- Also known as: Spiderface
- Origin: Australia
- Occupation: Composer

= Byron J Scullin =

Byron J Scullin is an Australian composer and sound designer.

His sound design work has appeared in performances and exhibitions at National Gallery of Victoria, Rising Festival, and Dark Mofo.

His 2015 Dark Mofo art piece Bass Bath was a collaboration with the company Supple Fox, made up of Hannah Fox and Tom Supple. The work featured eight "2100 horsepower monolithic subwoofers" in the space which audience members could move around to change their experience, with the low tones causing a physical sensation across their body.

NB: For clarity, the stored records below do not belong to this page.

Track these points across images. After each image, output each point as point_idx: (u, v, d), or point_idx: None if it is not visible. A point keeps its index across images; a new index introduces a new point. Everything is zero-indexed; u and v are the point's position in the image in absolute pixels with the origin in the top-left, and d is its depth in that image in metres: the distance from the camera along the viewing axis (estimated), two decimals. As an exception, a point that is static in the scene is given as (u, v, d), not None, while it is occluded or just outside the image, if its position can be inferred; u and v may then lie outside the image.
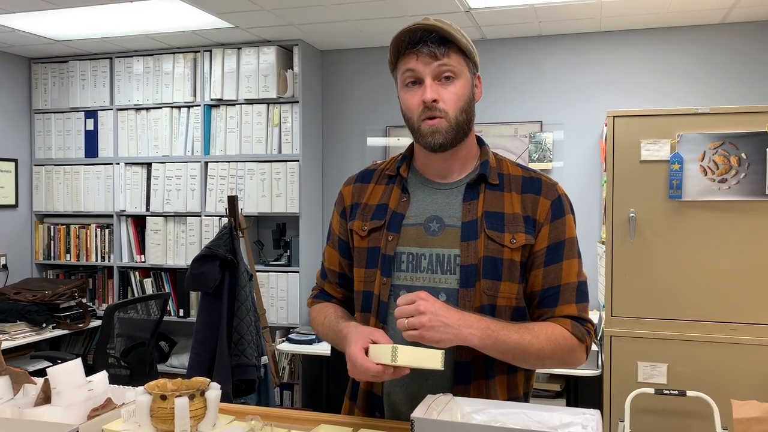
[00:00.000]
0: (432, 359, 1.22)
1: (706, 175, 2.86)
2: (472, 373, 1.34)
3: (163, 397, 1.22)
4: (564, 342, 1.33)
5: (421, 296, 1.24)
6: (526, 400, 1.42)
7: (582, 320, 1.36)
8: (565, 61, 3.91)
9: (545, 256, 1.36)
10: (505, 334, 1.27)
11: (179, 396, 1.22)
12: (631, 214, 2.95)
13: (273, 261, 4.18)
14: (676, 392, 2.70)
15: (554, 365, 1.36)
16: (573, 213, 1.41)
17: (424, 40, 1.31)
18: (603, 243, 3.18)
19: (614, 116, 2.99)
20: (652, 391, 2.74)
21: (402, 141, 4.18)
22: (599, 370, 3.14)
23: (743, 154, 2.82)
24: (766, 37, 3.59)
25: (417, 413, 1.16)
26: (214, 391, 1.28)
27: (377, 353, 1.24)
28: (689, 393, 2.67)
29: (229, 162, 4.13)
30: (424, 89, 1.33)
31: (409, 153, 1.48)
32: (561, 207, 1.38)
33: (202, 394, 1.26)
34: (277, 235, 4.15)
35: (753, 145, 2.80)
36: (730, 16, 3.53)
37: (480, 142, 1.47)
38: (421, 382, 1.34)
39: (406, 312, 1.23)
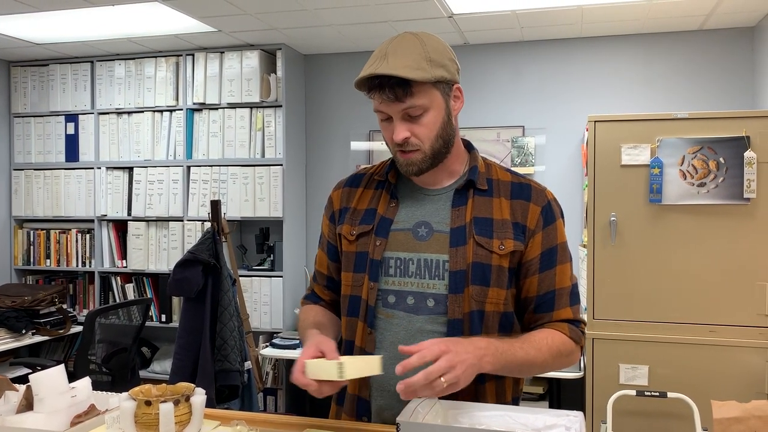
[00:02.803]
0: (372, 366, 1.23)
1: (685, 179, 2.90)
2: None
3: (148, 403, 1.21)
4: (564, 348, 1.36)
5: (438, 351, 1.16)
6: (515, 405, 1.43)
7: (577, 322, 1.40)
8: (546, 67, 3.94)
9: (539, 263, 1.37)
10: (512, 353, 1.28)
11: (164, 401, 1.21)
12: (612, 218, 2.99)
13: (256, 266, 4.17)
14: (657, 394, 2.73)
15: (553, 370, 1.39)
16: (563, 217, 1.43)
17: (383, 86, 1.28)
18: (584, 246, 3.22)
19: (595, 121, 3.02)
20: (633, 392, 2.77)
21: (385, 145, 4.18)
22: (581, 373, 3.16)
23: (721, 159, 2.86)
24: (743, 43, 3.66)
25: (402, 416, 1.17)
26: (200, 396, 1.28)
27: (317, 369, 1.23)
28: (670, 394, 2.70)
29: (211, 166, 4.11)
30: (394, 127, 1.33)
31: None
32: (551, 213, 1.40)
33: (187, 399, 1.26)
34: (261, 240, 4.14)
35: (731, 150, 2.85)
36: (708, 23, 3.59)
37: (469, 147, 1.47)
38: None
39: (437, 371, 1.15)
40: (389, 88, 1.28)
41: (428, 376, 1.14)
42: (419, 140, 1.33)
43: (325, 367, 1.22)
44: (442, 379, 1.14)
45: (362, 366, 1.23)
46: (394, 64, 1.27)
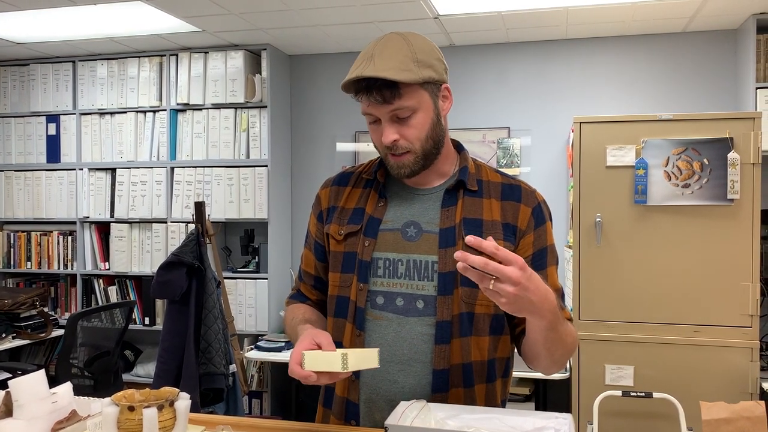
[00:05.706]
0: (371, 359, 1.21)
1: (670, 180, 2.92)
2: (450, 381, 1.33)
3: (131, 408, 1.19)
4: (576, 338, 1.36)
5: (519, 263, 1.07)
6: (503, 407, 1.42)
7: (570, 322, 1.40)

In 2017 he returned to Dark Mofo with Supple Fox. Their art piece Siren Songs included 450 speakers and a helicopter broadcasting sound around the city as part of the performance which The Guardian called "eerie, dark and beautiful." The work later toured the Perth Festival where it was reworked for the new setting. They then reimagined the piece as Clarion Call for a performance in Ipswich as part of SPILL Festival of Performance where it included local musicians Shirley Collins, Elizabeth Fraser, and Beth Gibbons.

Byron has released one single under the alias Spiderface. A Seasonal Gift was released in 2014 as a free single with David Thrussell. Elsewhere, he has worked with Francois Tetaz, Darrin Verhagen, Philip Brophy, and Midnight Juggernauts.

In 2016 he co-founded the Melbourne Electronic Sound Studio (MESS) along with Robin Fox, which contains a collection of synthesisers and other electronic music instruments available to the public.

In 2021, Scullin's work The Rivers Sing (created with artists Deborah Cheetham Fraillon and Thomas Supple) was presented as part of the RISING: festival in Melbourne. It was presented again as part of RISING: 2024.